Where Walks the Cyber Bear!
Buck Rogers #1
I wasn’t actually planning on picking this one up, but I flipped through it and found one specific thing that guaranteed I’d be bringing it home.
This is essentially a new, rebooted origin for Buck Rogers, the swashbuckling sci-fi pulp hero who got his start back in the late ’20s. Much of the story is fairly familiar — hot-headed pilot Buck Rogers is accidentally put into suspended animation aboard his experimental spaceship and wakes up several hundred years in the future. Not knowing where (or when) he is, he crashlands his ship in a convenient stretch of forest and is rescued by Colonel Wilma Deering. Unfortunately, they’re both stuck in a hunting zone used by an organization called the Pack, and they both get attacked by one of the Pack hunters…
Let that soak in — a cybernetically enhanced grizzly bear with a raygun.
Yes, welcome to your shiny, futuristic new home in Awesometown.
Verdict: Thumbs up. Yes, yes, the cyber-bear is fun, but as for the rest of the story… I’m cautiously optimistic. So far, the writing is solid and the art is solid. Can they keep this going, with or without awesome cyber-bears? Let’s hope so.
Secret Six #10
The Six get hired by someone claiming to be their old benefactor, Mockingbird, to escort a large and dangerous-looking box to a jungle compound. It quickly becomes clear (to the readers, particularly, if not the team itself) that the folks who just hired them are particularly cruel slavers, willing to execute any number of their workers just to punish a single rebellious slave. Of course, the Six aren’t really very nice people — they’re doing the job so they can get paid, not because they want to work with fine, upstanding citizens. But do the slavers have some unpleasant plans for the Six themselves? On top of that, Scandal Savage and Bane continue to grow closer, and the extremely weird romance between Deadshot and Jeanette keeps getting weirder.
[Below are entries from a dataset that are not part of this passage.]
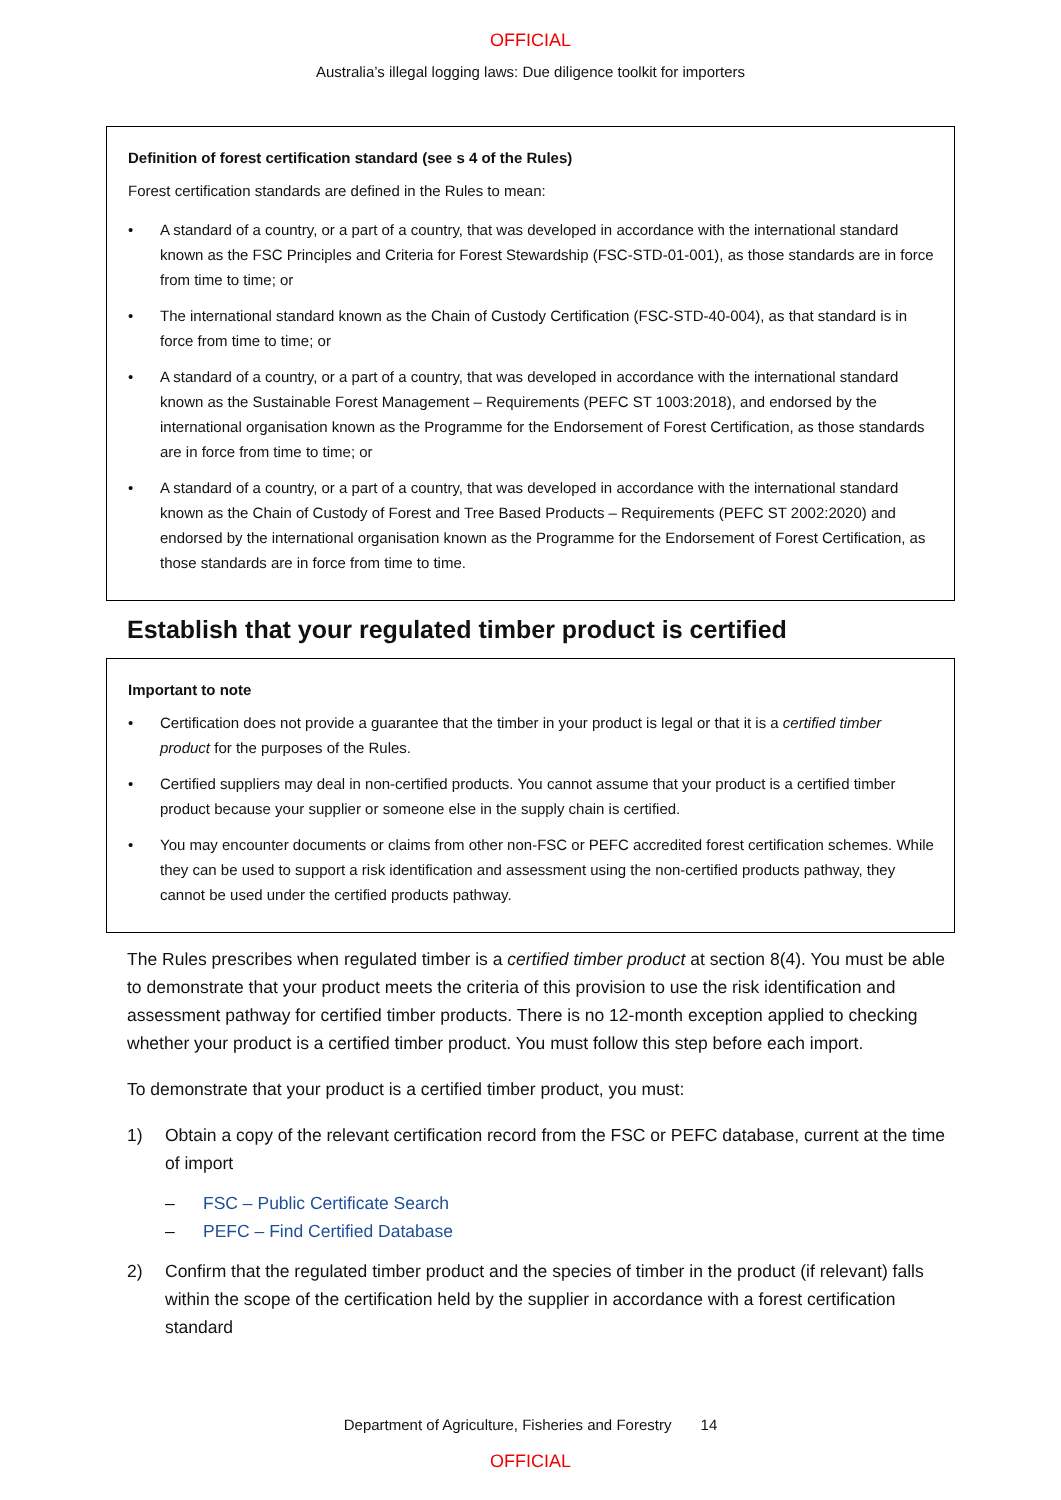OFFICIAL
Australia’s illegal logging laws: Due diligence toolkit for importers
Definition of forest certification standard (see s 4 of the Rules)
Forest certification standards are defined in the Rules to mean:
• A standard of a country, or a part of a country, that was developed in accordance with the international standard known as the FSC Principles and Criteria for Forest Stewardship (FSC-STD-01-001), as those standards are in force from time to time; or
• The international standard known as the Chain of Custody Certification (FSC-STD-40-004), as that standard is in force from time to time; or
• A standard of a country, or a part of a country, that was developed in accordance with the international standard known as the Sustainable Forest Management – Requirements (PEFC ST 1003:2018), and endorsed by the international organisation known as the Programme for the Endorsement of Forest Certification, as those standards are in force from time to time; or
• A standard of a country, or a part of a country, that was developed in accordance with the international standard known as the Chain of Custody of Forest and Tree Based Products – Requirements (PEFC ST 2002:2020) and endorsed by the international organisation known as the Programme for the Endorsement of Forest Certification, as those standards are in force from time to time.
Establish that your regulated timber product is certified
Important to note
• Certification does not provide a guarantee that the timber in your product is legal or that it is a certified timber product for the purposes of the Rules.
• Certified suppliers may deal in non-certified products. You cannot assume that your product is a certified timber product because your supplier or someone else in the supply chain is certified.
• You may encounter documents or claims from other non-FSC or PEFC accredited forest certification schemes. While they can be used to support a risk identification and assessment using the non-certified products pathway, they cannot be used under the certified products pathway.
The Rules prescribes when regulated timber is a certified timber product at section 8(4). You must be able to demonstrate that your product meets the criteria of this provision to use the risk identification and assessment pathway for certified timber products. There is no 12-month exception applied to checking whether your product is a certified timber product. You must follow this step before each import.
To demonstrate that your product is a certified timber product, you must:
1) Obtain a copy of the relevant certification record from the FSC or PEFC database, current at the time of import
– FSC – Public Certificate Search
– PEFC – Find Certified Database
2) Confirm that the regulated timber product and the species of timber in the product (if relevant) falls within the scope of the certification held by the supplier in accordance with a forest certification standard
Department of Agriculture, Fisheries and Forestry 14
OFFICIAL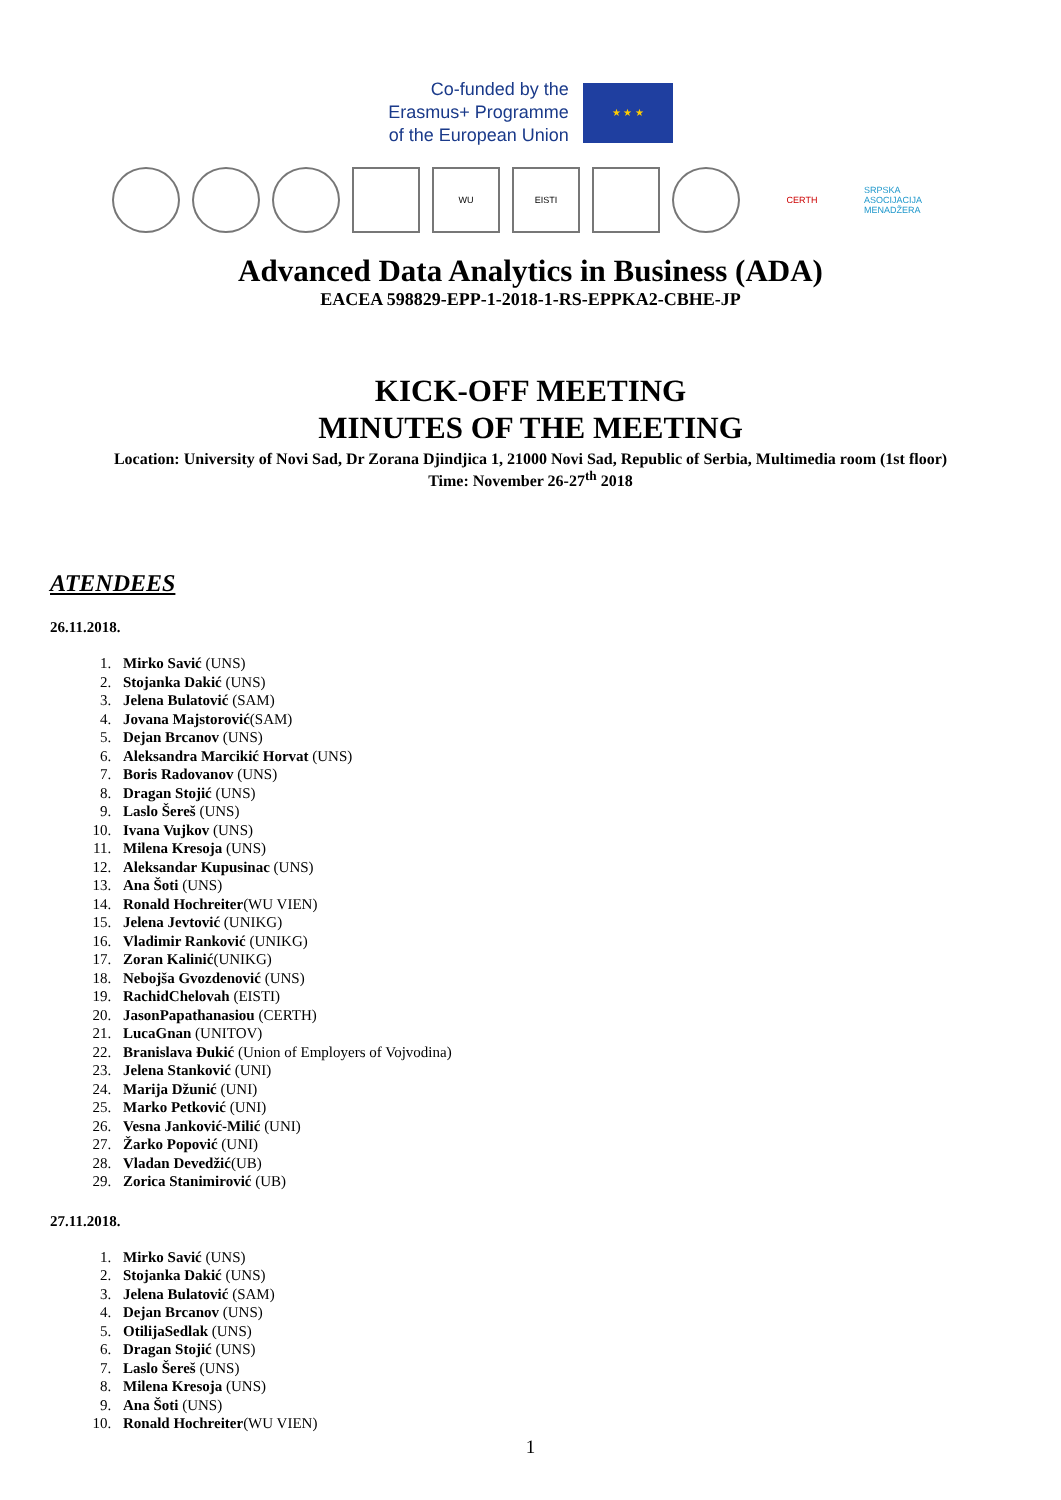Co-funded by the
Erasmus+ Programme
of the European Union
★ ★ ★
WU EISTI CERTH
SRPSKA ASOCIJACIJA MENADŽERA
Advanced Data Analytics in Business (ADA)
EACEA 598829-EPP-1-2018-1-RS-EPPKA2-CBHE-JP
KICK-OFF MEETING
MINUTES OF THE MEETING
Location: University of Novi Sad, Dr Zorana Djindjica 1, 21000 Novi Sad, Republic of Serbia, Multimedia room (1st floor)
Time: November 26-27<sup>th</sup> 2018
ATENDEES
26.11.2018.
1. Mirko Savić (UNS)
2. Stojanka Dakić (UNS)
3. Jelena Bulatović (SAM)
4. Jovana Majstorović(SAM)
5. Dejan Brcanov (UNS)
6. Aleksandra Marcikić Horvat (UNS)
7. Boris Radovanov (UNS)
8. Dragan Stojić (UNS)
9. Laslo Šereš (UNS)
10. Ivana Vujkov (UNS)
11. Milena Kresoja (UNS)
12. Aleksandar Kupusinac (UNS)
13. Ana Šoti (UNS)
14. Ronald Hochreiter(WU VIEN)
15. Jelena Jevtović (UNIKG)
16. Vladimir Ranković (UNIKG)
17. Zoran Kalinić(UNIKG)
18. Nebojša Gvozdenović (UNS)
19. RachidChelovah (EISTI)
20. JasonPapathanasiou (CERTH)
21. LucaGnan (UNITOV)
22. Branislava Đukić (Union of Employers of Vojvodina)
23. Jelena Stanković (UNI)
24. Marija Džunić (UNI)
25. Marko Petković (UNI)
26. Vesna Janković-Milić (UNI)
27. Žarko Popović (UNI)
28. Vladan Devedžić(UB)
29. Zorica Stanimirović (UB)
27.11.2018.
1. Mirko Savić (UNS)
2. Stojanka Dakić (UNS)
3. Jelena Bulatović (SAM)
4. Dejan Brcanov (UNS)
5. OtilijaSedlak (UNS)
6. Dragan Stojić (UNS)
7. Laslo Šereš (UNS)
8. Milena Kresoja (UNS)
9. Ana Šoti (UNS)
10. Ronald Hochreiter(WU VIEN)
1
Verdict: Thumbs up. Our main villains’ ruthlessness is demonstrated very brutally in the first four pages of the comic, and again, more unexpectedly, in the last two. These are definitely rotten customers, and I’ve got my fingers crossed that a few of them get entertainingly killed before the end of the storyarc. Also, excellent dialogue and characterization for Bane, Scandal, Deadshot, and Jeanette.